Work instructions. Please copy every line from the records below that contains the string "koji".

Provided records.
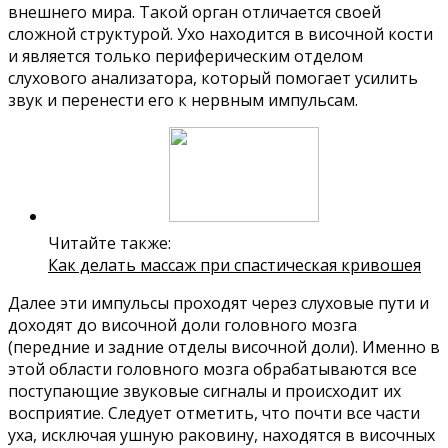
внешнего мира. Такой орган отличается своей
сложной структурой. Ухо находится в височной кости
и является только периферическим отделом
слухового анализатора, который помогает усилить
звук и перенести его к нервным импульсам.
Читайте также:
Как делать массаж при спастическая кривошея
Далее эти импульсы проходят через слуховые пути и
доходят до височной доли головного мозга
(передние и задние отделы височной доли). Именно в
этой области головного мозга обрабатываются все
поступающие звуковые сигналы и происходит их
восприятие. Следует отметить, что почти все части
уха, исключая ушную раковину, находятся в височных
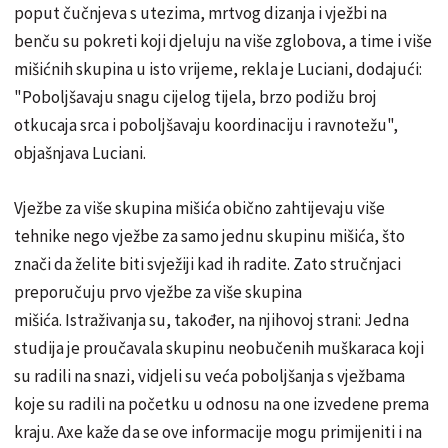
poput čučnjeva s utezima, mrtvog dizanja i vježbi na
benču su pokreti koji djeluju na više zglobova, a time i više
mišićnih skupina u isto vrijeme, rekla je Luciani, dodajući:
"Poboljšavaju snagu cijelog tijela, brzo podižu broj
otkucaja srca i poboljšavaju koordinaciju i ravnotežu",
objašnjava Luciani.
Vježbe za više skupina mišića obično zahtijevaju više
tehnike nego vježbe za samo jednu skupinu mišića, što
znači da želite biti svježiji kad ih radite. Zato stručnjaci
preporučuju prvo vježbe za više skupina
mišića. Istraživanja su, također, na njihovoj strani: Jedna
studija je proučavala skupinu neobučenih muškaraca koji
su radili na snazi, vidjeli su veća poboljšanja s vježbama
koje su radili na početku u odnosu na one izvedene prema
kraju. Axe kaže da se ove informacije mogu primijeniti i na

--

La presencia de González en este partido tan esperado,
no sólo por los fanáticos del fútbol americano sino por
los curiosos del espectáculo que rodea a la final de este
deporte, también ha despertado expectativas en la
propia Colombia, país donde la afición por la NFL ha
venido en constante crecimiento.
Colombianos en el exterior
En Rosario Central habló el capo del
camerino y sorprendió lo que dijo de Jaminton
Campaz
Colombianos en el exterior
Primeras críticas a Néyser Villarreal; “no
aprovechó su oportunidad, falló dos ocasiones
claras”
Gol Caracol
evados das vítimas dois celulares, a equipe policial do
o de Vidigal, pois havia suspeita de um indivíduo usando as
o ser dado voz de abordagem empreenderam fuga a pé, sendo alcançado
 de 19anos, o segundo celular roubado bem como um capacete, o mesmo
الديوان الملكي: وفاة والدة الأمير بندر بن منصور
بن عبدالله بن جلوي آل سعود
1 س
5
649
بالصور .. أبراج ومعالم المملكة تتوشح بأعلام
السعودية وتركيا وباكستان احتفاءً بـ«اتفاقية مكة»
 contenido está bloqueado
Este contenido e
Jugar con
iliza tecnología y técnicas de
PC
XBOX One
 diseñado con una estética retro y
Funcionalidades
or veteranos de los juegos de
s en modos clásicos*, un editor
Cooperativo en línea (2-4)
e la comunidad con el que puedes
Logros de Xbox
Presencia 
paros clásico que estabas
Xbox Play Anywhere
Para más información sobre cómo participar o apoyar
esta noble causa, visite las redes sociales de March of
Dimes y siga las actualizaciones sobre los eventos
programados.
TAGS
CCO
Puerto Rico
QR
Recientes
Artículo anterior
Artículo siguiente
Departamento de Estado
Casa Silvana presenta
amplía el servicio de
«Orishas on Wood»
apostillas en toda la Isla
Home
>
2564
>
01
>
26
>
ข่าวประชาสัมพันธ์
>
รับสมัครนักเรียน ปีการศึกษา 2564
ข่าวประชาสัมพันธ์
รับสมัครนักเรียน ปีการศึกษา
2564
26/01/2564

Result of this exercise.
benču su pokreti koji djeluju na više zglobova, a time i više
studija je proučavala skupinu neobučenih muškaraca koji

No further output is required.